For many years, like 20, I have only eaten chevon, goat meat, also a very lean meat. I have a background in nutrition. Eating a balanced diet is key. I see nothing wrong with eating only rabbit. But like one poster wisely mentioned, it can be boring. I finally had to start eating other meats, because I was craving anything but chevon


----------



## Caprice Acres (Mar 6, 2005)

Might I ask what you're doing for dairy? If you don't know yet, I'd say try goats... and butcher the wethers that result from kidding out your does every year to supplement the rabbit meat. 

Also, cornishxrock chickens only live 6-8 weeks and need VERY little space to raise as they are so LAZY, lol, so they may be an option for you. And I've raised both heritage breeds and the cornishx's (looked down upon by some becuase they're an extremely fast growing hybrid) but I really like the cornish x's better because they are not tough and actually have a quality and quantity of meat WORTH butchering for. My heritage New Hampshires, well, suck.

The only reason I suggest them is because eating just rabbit would get AWFUL boring, IMO.


----------



## jil101ca (Jul 2, 2007)

Rabbit starvation is a term that comes from not being able to survive on rabbit alone, as in wilderness survival, referring to wild rabbits.


----------



## GoddessKristie (Jun 18, 2007)

I am no expert on rabbit, but I do know that eggs are a "perfect" source of protien, meaning that they have every essential nutrient you can get from meat. I have a friend who is a vegetarian chef and he says that you can get them all from different sources, you just have to know what nutrients are in what protiens and get a good mix. I say if you're eating rabbit and eggs you'll be perfectly healthy!

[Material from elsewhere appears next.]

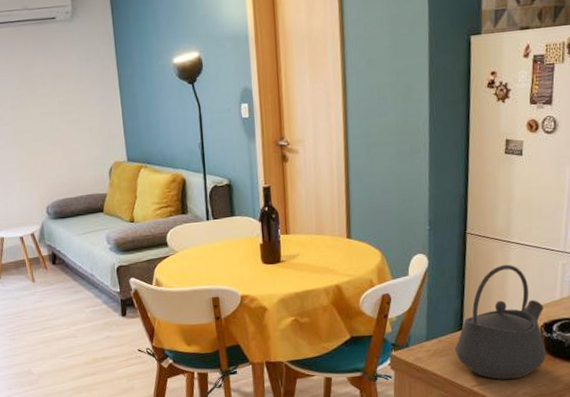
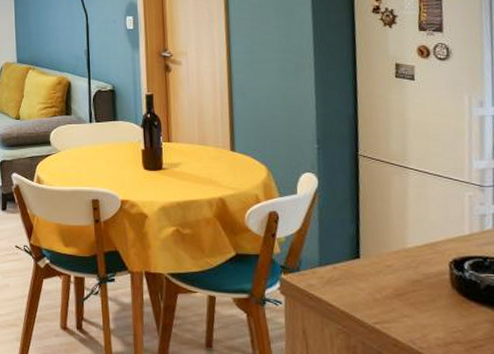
kettle: present [455,264,547,380] -> none [352,191,460,321]

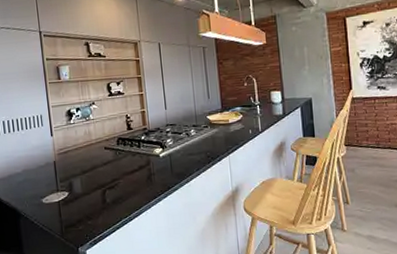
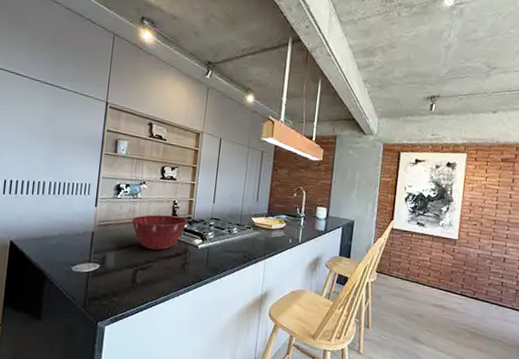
mixing bowl: none [89,129,143,168] -> present [132,214,187,251]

We just bought a house in a small town and can only have rabbits in hutches and birds in cages, so we're planning to do rabbits and chickens in a portable hutch-run type situation. My parents farm cattle, so we will not hurt for good beef, but we wont be having chicken or pork, so I wanted something else to provide variety. I wonder if chickens in a hen house/run combo would work for you?


----------



## LMonty (Jul 31, 2006)

if you cant keep chickens, I'm guessing that goats aren't an option either. But, how about finding a like minded animal raiser and trading? I think that rabbit meat alone would get boring as the other posters have pointed out. Bu tyou may be able to locate someone that raises other meats, and would be willing to trade some for rabbit that you raise.


----------